Is it accurate to say you go for more of an American rock sound rather than the styles and rhythms that other Latin artists work with?
I guess my music has a lot of American influences in general, but it isn’t really rootsy. American rock was my first influence. There is something about electric guitars and the sounds of country or rootsy stuff that I really love. I’m not just using these sounds to be cool; it’s what I hear in my mind as I’m writing. If I was to do merengue, salsa, or bachata, it would be from an intellectual point of view. I probably wouldn’t listen to that kind of music in my car, but I do listen to Juan Luis Guerra and Rubén Blades. They get me into their world with their lyrics.

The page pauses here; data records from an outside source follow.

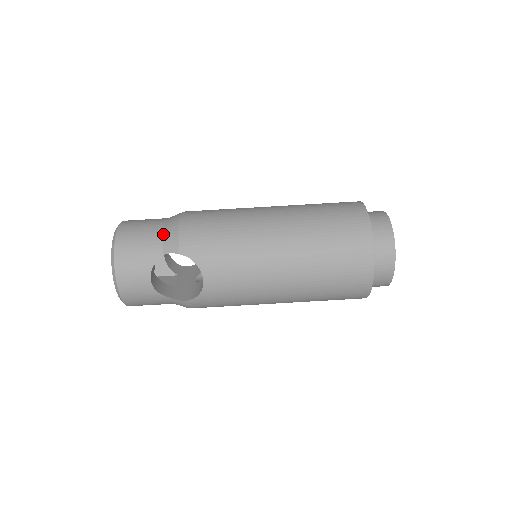
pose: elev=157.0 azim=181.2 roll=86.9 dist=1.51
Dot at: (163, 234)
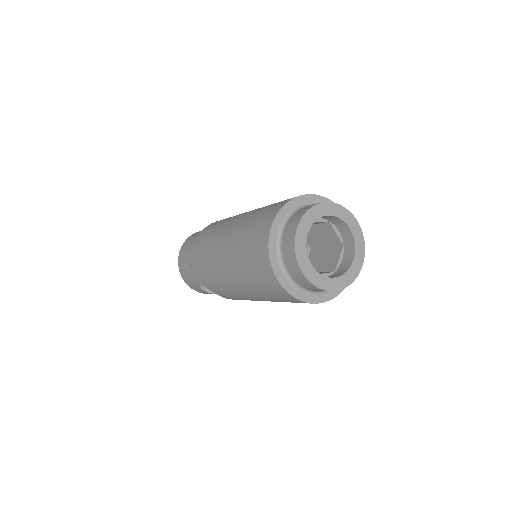
Dot at: occluded
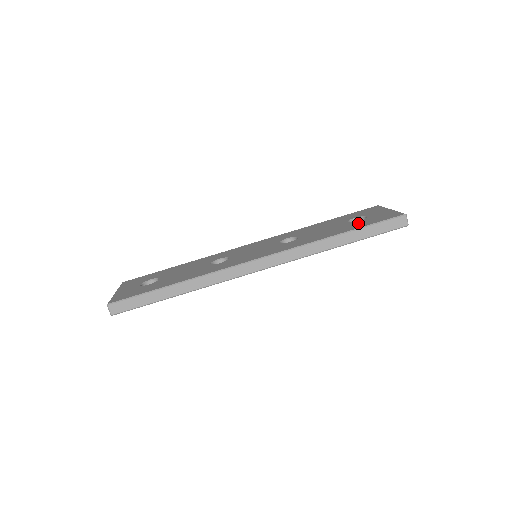
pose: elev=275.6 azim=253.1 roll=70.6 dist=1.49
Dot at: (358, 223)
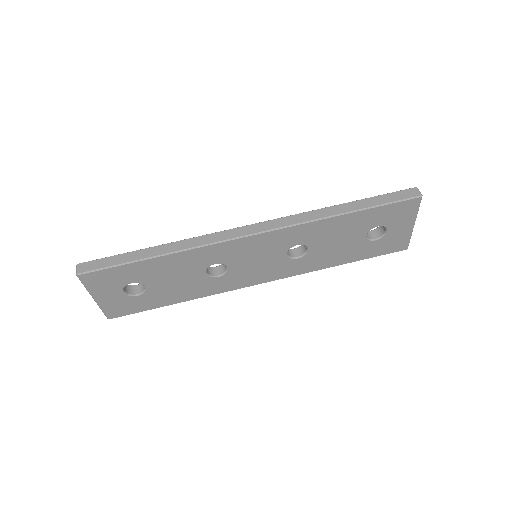
Dot at: occluded
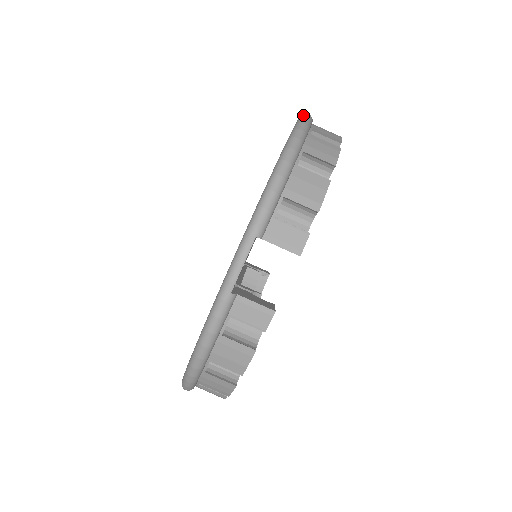
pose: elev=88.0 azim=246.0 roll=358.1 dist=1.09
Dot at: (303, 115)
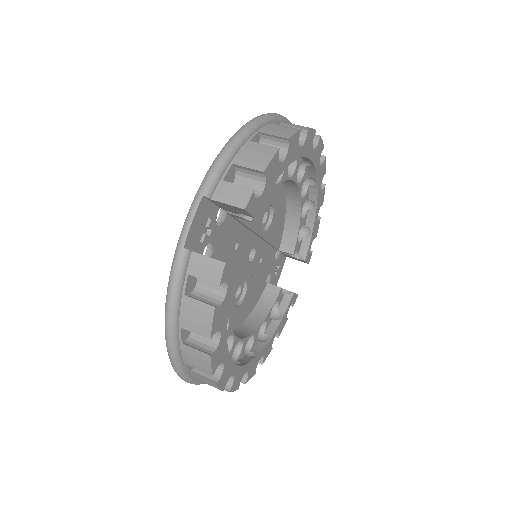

You have assembled a team of players and producers that you regularly call upon for your recordings.
Yes. Dan Warner has been with me on all four of my albums. On the first, he was a guitar player. On the second, I asked him and Lee Levin, who was the drummer, to coproduce two songs with me. I gave them a demo and told them to surprise me when we got to the studio—and I was happily surprised. I needed someone else’s ideas. They coproduced the third album with me. For 12 Historias, I had Dan take the lead on the production. I wanted to use all of my creative effort for the songwriting.

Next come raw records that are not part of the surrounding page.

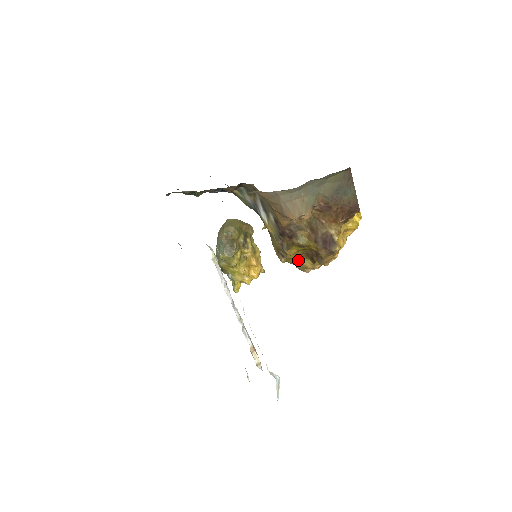
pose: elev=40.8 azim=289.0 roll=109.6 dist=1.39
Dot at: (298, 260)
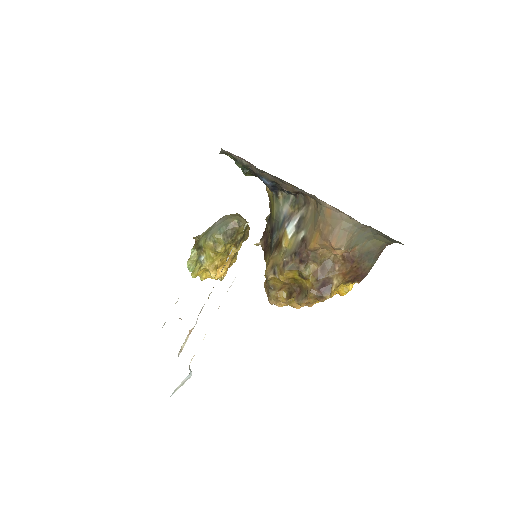
Dot at: (279, 286)
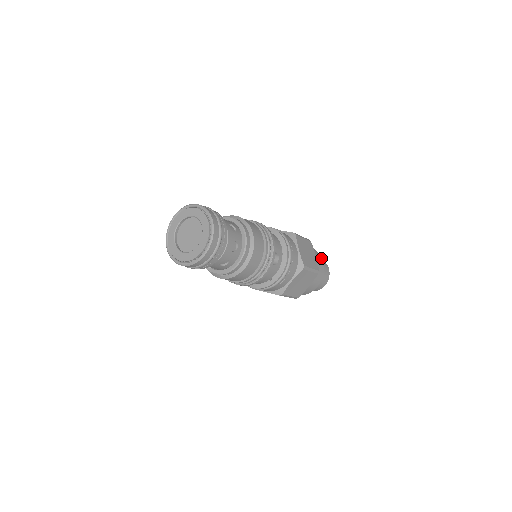
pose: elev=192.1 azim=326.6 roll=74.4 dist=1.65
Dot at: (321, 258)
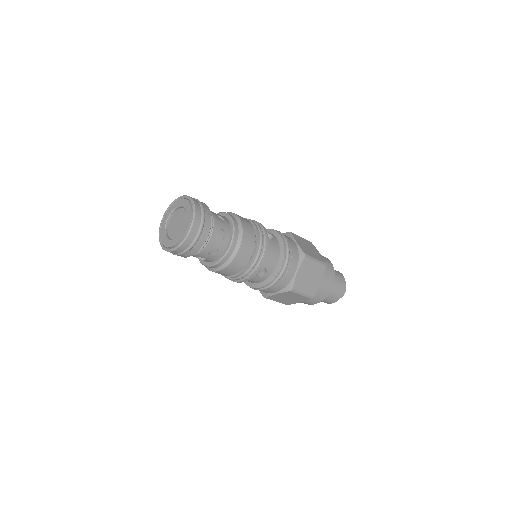
Dot at: (333, 283)
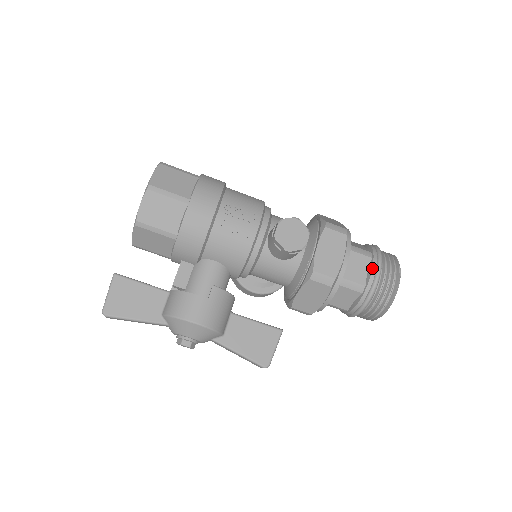
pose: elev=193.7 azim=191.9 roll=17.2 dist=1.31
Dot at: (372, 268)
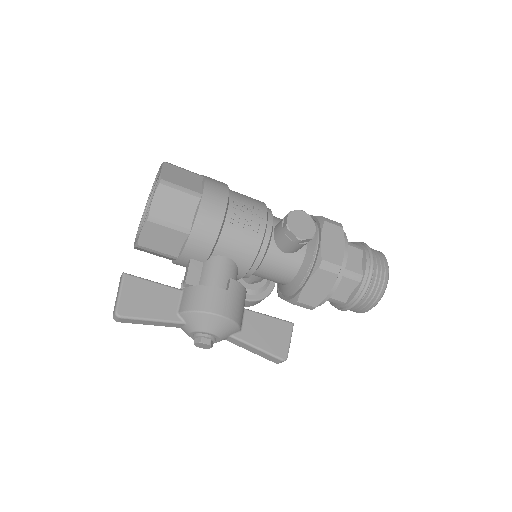
Dot at: (366, 258)
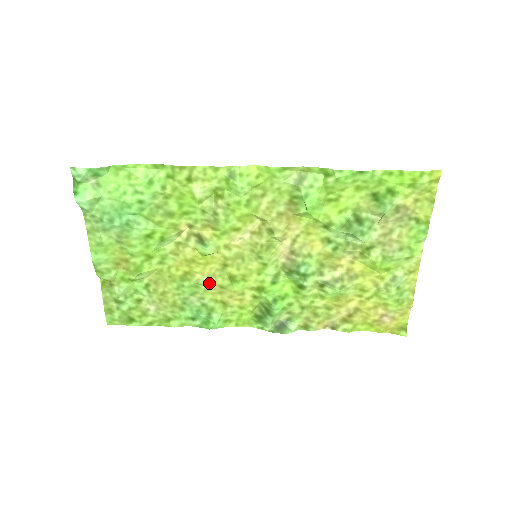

You can run out of ideas if you are writing and producing your own music. It’s different for me when I produce another artist, but having people come in with fresh ears to produce my own albums is great.
Do you write songs with English lyrics too?

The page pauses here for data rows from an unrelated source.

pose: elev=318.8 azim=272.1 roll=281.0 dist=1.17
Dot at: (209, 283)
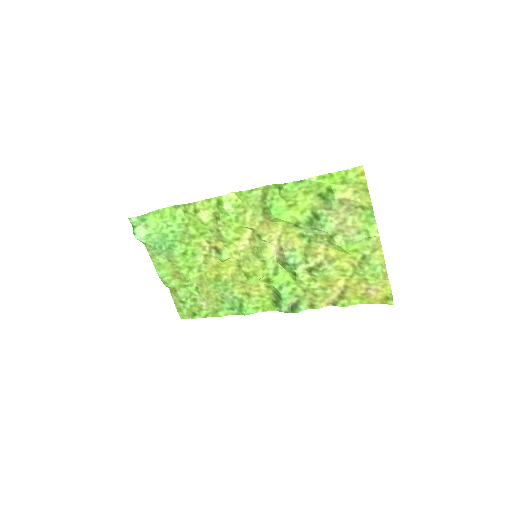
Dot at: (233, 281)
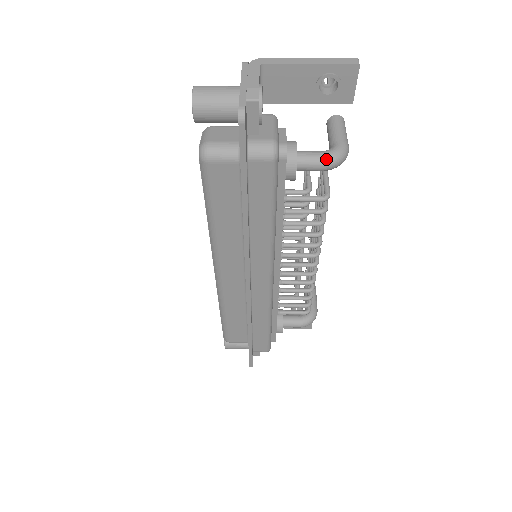
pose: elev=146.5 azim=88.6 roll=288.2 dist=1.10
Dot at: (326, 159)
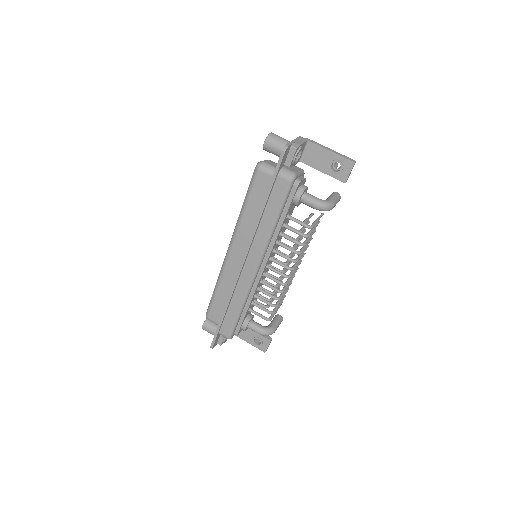
Dot at: (318, 202)
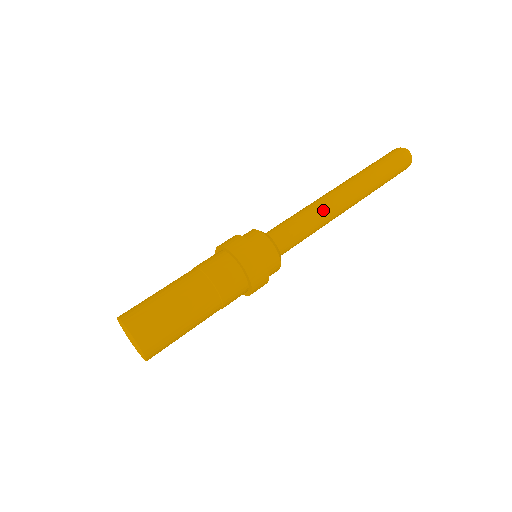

I have problems writing in English. I cowrote something with Alejandro Sanz and Alicia Keyes that is half in English and half in Spanish called “Looking for Paradise” and I wrote a song [with English lyrics] for Banana Republic for their ad campaign. I have some songs I’ve written in English that I’ve never played for anyone. When I write in English, I don’t feel the same emotional feedback as when I am writing in Spanish. I can write English words that say what I want, that rhyme, and fit the music, but I don’t get the goose bumps that come when a special line comes to me in Spanish. Maybe it’s because English isn’t my first language, so my emotions aren’t as connected. It’s hard for me to know if something is good in English. Whenever I write melodies, chord progressions, or lyrics, I am looking for the emotional connection. I lose that if it becomes intellectual rather than a flow of creativity.
Will you continue producing other artists?
That’s been very tempting to me; a lot of good projects have been offered and I had to say no. If I get into producing someone else, it will take six months or a year of my time and creativity. I’m starting to wonder if there is a limit to the amount of creative energy you can put out. After producing someone, it can take me a year to feel like I want to create again. I’ve decided that since my career as an artist is going so well, I will give it priority. I finished 12 Historias in November 2011, and it was released in October 2012. I have the creative energy now and I am writing songs. I have to decide if I will use those for my own album or someone else’s.
In the past, when Ricky Martin called me to produce, I saw it as an amazing opportunity to work on pop and dance material with him. It was the same when I got the call to produce Alejandro Sanz. That was just after I released Tarde O Temprano and had spent a year promoting it. Producing and writing songs with Alejandro was an experience that was too good to pass up. But then it took me another year to get over writer’s block and begin 12 Historias. It took almost five years from Tarde O Temprano to 12 Historias. If I want to give a priority to my singer/songwriter career, I should release an album every two years. Producing projects for other artists has been great for me, but at the moment, I can’t wait to write another 12 stories. It’s exciting to me again.